YOUR GOAL: Copy the lines starting at the one containing "pose: elev=294.3 azim=83.8" and ending at the one containing "Dot at: (272, 375)", with "dist" swapped for "distance" and everything else left as it is. Give only those lines.

RECORDS SHOWN:

##############################

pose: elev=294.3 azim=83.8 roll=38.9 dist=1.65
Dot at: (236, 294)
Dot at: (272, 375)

##############################

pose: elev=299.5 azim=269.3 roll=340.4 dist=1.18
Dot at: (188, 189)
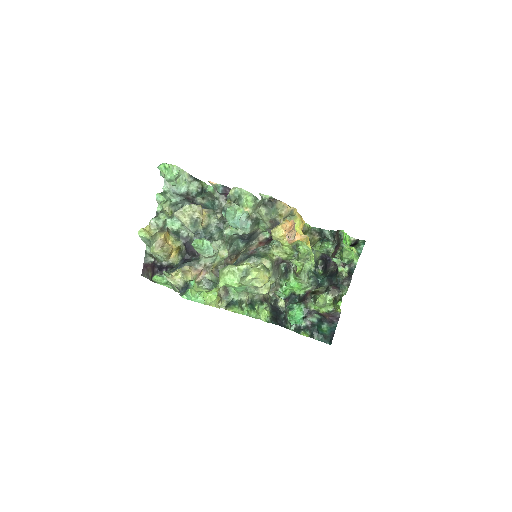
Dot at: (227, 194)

##############################

FINISHED TASK:
pose: elev=294.3 azim=83.8 roll=38.9 distance=1.65
Dot at: (236, 294)
Dot at: (272, 375)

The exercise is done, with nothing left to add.